The dimension a determines how strongly the elastic elements are elastically bent in the slot 3, and how large the movement at the shaver housing 1 is with each stroke. In order to achieve an optimal engagement of the elastic elements 5, 6 on the profile walls 12, the dimensions of the elastic elements are to be matched to the width of the slot 3 and to the profile surface on the walls 12.

Claims

1. An electrically operated shaving apparatus (25) for cutting hairs, having a drive part (4) that can be driven in a back-and-forth movement (Z) by an electric motor, having at least one cutting system (28, 32) and simultaneously displacing a cutting system (28) relative to the shaver housing via a deflection device (2), into an extended or retracted position, characterized in that the deflecting device (2) is made up of at least one elastic element (5, 6) that is fixedly connected to the drive part (4), and in that for the displacement of the cutting system (28) the elastic element (5, 6) is elastically bent and pre-tensioned in the direction of displacement between at least one wall (12, 19) that runs on the cutting system (28) and the drive part (4), and in that at the contact point (39) between the elastic element (5, 6) and the wall (12), means (14, 16) are fashioned by which the displacement path (b or e) that arises during the outward movement of the drive part (4) is partly deflected by the elastic element (5, 6) onto the shaver housing (1), and moves this housing in the direction of displacement (X or Y), while during the movement away of the drive part (4), the contact point (39) of the elastic element (5 or, respectively, 6) makes only sliding contact with the associated wall (12).

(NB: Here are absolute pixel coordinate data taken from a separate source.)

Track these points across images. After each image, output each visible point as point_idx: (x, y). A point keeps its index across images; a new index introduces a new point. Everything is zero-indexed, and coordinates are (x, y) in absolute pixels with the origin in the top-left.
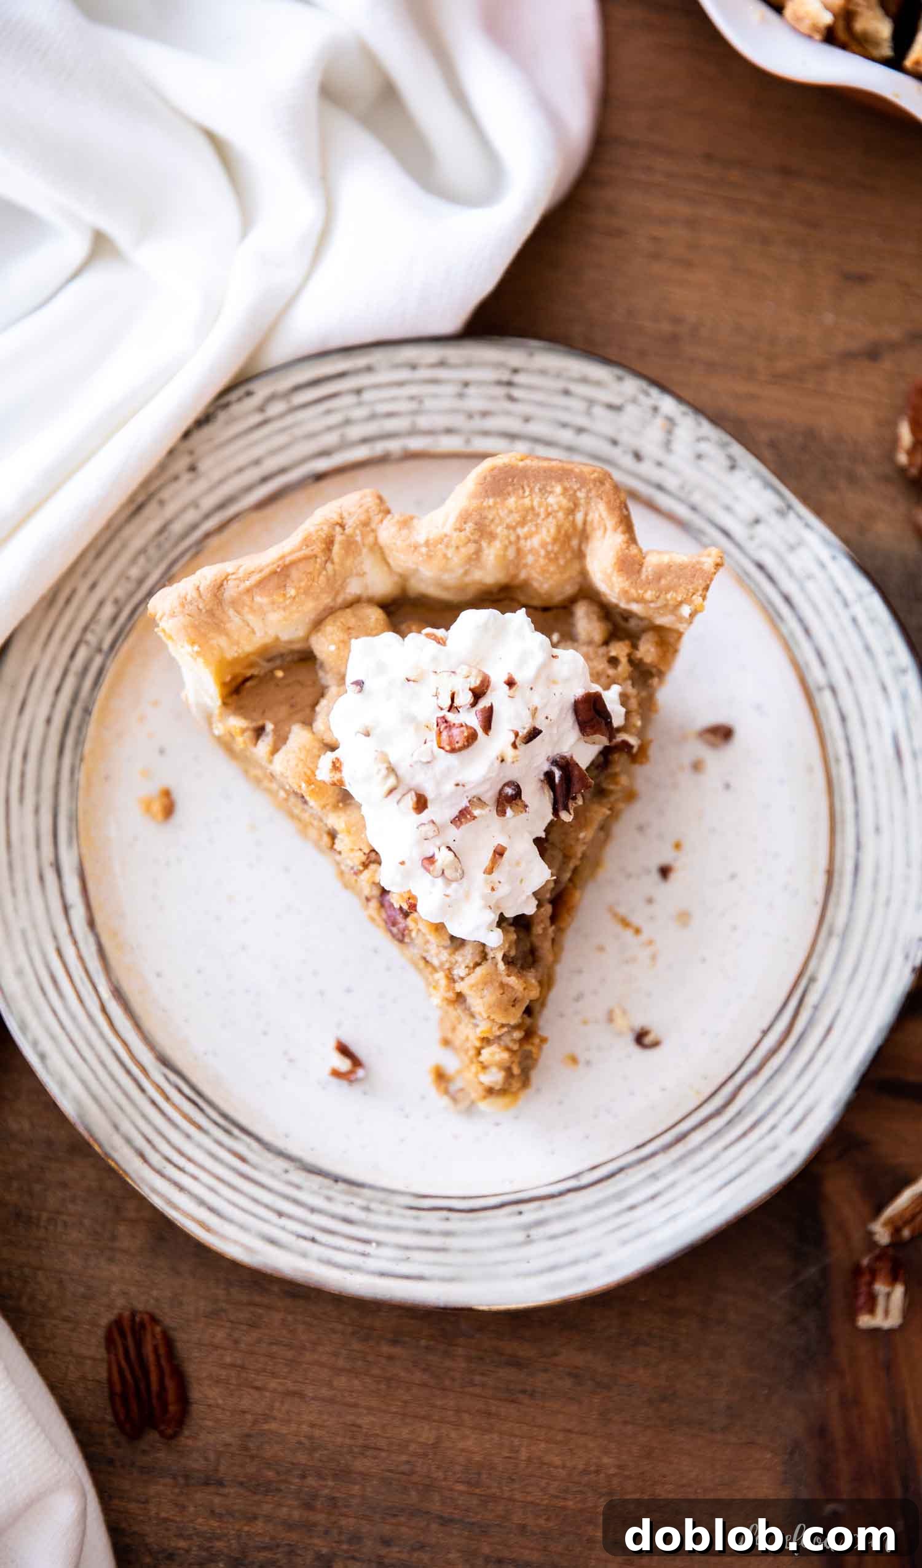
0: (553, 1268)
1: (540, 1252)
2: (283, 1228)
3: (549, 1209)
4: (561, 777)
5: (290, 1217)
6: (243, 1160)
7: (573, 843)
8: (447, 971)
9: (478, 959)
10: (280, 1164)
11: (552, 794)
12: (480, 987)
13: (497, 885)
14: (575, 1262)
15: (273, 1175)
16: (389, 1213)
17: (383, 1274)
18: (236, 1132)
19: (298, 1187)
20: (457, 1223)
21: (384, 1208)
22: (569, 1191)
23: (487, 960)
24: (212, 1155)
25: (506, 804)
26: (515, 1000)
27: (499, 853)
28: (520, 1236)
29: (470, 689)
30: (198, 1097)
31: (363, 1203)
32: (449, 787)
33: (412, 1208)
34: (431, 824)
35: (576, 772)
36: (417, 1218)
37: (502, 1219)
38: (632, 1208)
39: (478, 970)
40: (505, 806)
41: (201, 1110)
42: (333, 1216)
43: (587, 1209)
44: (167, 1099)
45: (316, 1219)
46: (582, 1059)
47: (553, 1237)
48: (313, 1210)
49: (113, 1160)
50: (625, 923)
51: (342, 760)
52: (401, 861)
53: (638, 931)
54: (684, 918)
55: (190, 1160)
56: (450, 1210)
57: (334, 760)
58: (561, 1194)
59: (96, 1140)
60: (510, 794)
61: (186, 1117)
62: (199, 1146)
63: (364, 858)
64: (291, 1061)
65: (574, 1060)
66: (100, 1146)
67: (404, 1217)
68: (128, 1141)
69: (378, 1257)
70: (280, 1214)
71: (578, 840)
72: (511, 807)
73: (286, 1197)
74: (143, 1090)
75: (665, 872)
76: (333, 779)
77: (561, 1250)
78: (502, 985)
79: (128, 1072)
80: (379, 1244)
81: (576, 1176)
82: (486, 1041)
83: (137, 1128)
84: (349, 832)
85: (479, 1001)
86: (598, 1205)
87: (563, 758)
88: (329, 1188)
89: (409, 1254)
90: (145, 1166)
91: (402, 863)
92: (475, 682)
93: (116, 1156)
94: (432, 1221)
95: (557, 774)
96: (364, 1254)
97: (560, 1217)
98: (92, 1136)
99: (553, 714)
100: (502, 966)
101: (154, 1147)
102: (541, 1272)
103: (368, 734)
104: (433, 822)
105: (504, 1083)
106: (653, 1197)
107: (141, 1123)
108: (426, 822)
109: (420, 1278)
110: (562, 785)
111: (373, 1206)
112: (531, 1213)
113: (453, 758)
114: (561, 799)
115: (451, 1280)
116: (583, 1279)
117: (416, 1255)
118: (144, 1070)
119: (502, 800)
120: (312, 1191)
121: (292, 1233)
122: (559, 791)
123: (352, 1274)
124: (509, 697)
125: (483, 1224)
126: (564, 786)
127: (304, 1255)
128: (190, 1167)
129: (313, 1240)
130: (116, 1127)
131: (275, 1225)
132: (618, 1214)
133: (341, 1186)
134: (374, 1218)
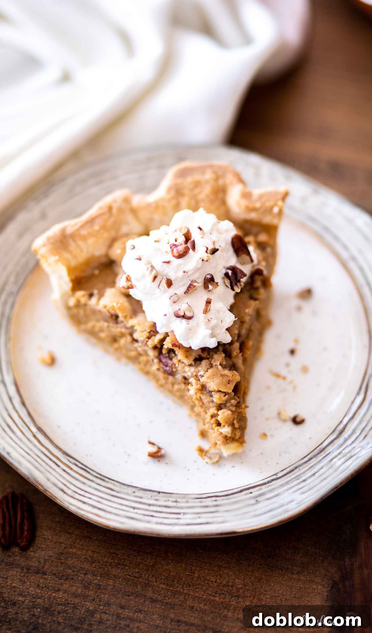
0: (271, 510)
1: (263, 506)
2: (137, 513)
3: (264, 489)
4: (232, 273)
5: (138, 509)
6: (112, 490)
7: (243, 315)
8: (195, 377)
9: (208, 367)
10: (131, 490)
11: (229, 281)
12: (212, 378)
13: (210, 319)
14: (282, 506)
15: (128, 494)
16: (187, 502)
17: (188, 524)
18: (107, 480)
19: (141, 498)
20: (220, 501)
21: (184, 500)
22: (273, 480)
23: (213, 367)
24: (96, 489)
25: (208, 283)
26: (229, 381)
27: (208, 302)
28: (253, 501)
29: (183, 235)
30: (85, 468)
31: (174, 500)
32: (181, 274)
33: (198, 498)
34: (176, 295)
35: (238, 270)
36: (201, 502)
37: (242, 496)
38: (304, 481)
39: (209, 371)
40: (208, 284)
41: (89, 473)
42: (160, 506)
43: (282, 485)
44: (71, 469)
45: (151, 508)
46: (268, 433)
47: (268, 499)
48: (150, 505)
49: (49, 492)
50: (278, 376)
51: (130, 276)
52: (164, 314)
53: (284, 378)
54: (305, 369)
55: (86, 492)
56: (216, 496)
57: (127, 277)
58: (269, 482)
59: (39, 484)
60: (209, 278)
61: (81, 475)
62: (90, 486)
63: (148, 335)
64: (129, 455)
65: (265, 435)
66: (42, 486)
67: (194, 502)
68: (55, 485)
69: (184, 519)
70: (134, 508)
71: (245, 313)
72: (211, 285)
73: (136, 502)
74: (58, 466)
75: (292, 352)
76: (127, 285)
77: (273, 503)
78: (222, 376)
79: (51, 459)
80: (184, 514)
81: (275, 474)
82: (220, 407)
83: (59, 480)
84: (139, 324)
85: (212, 383)
86: (287, 483)
87: (231, 266)
88: (156, 496)
89: (199, 515)
90: (65, 495)
91: (165, 315)
92: (185, 231)
93: (50, 490)
94: (208, 502)
95: (230, 272)
96: (178, 519)
97: (271, 491)
98: (37, 482)
99: (223, 245)
100: (220, 367)
101: (68, 487)
102: (265, 513)
103: (140, 259)
104: (176, 294)
105: (232, 433)
106: (314, 475)
107: (61, 479)
108: (173, 295)
109: (207, 523)
110: (233, 276)
111: (178, 500)
112: (256, 492)
113: (180, 261)
114: (234, 282)
115: (222, 522)
116: (286, 511)
117: (204, 515)
118: (58, 458)
119: (206, 282)
120: (147, 499)
121: (142, 514)
122: (232, 278)
123: (173, 526)
124: (202, 238)
125: (233, 500)
126: (234, 276)
127: (149, 522)
128: (87, 495)
129: (152, 516)
130: (48, 479)
131: (132, 512)
132: (298, 484)
133: (161, 495)
134: (179, 505)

2. The shaving apparatus according to claim 1, characterized in that at the end of the wall (12, 19) an expansion (11, 15) is designed that corresponds to the initial position or the end position of the shaver housing (1).

3. The shaving apparatus according to claim 1, characterized in that the means are made up of a toothing (14) that runs on the surface of the wall (12, 19) over its length, into which the corners (16) designed on the free end (10, 21) of the elastic element (5, 6) engage.

4. The shaving apparatus according to claim 1, characterized in that the means are made up both of a micro-toothing designed on the surface of the wall (12, 19), and a micro-toothing designed on the free end (10, 21) of the elastic element (5, 6).

5. The shaving apparatus according to claim 1 or 2, characterized in that the wall (12, 19) runs parallel to the direction of displacement (X, Y) of the shaver housing (1).

6. The shaving apparatus according to claim 1 or 2, characterized in that the wall (12, 19) runs perpendicular to the back-and-forth movement (Z) of the drive part (4).

7. The shaving apparatus according to claim 1, characterized in that the elastic element (5, 6) is longer by the dimension a then is the dimension B or F from the center line (9) to the wall (12, 19).

8. The shaving apparatus according to claim 1, characterized in that the elastic element (5, 6) is a plate made of metal.

9. The shaving apparatus according to claim 1, characterized in that the elastic element (5, 6) is made of plastic.

10. The shaving apparatus according to claim 1, characterized in that an elastic element (5, 6) is fastened to the drive part (4) on both sides, and in that a respective wall (12, 19) is fashioned on each side of the shaver housing (1), and that the means are used on both sides.

11. The shaving apparatus according to claim 10, characterized in that the walls (12, 19) enclose a slot (3), and that the drive part (4) runs centrally to the slot (3).

12. The shaving apparatus according to claim 1, characterized in that the cutting system is a short-hair cutter and/or long-hair cutter that can be extended from the shaver housing or retracted into the shaver housing.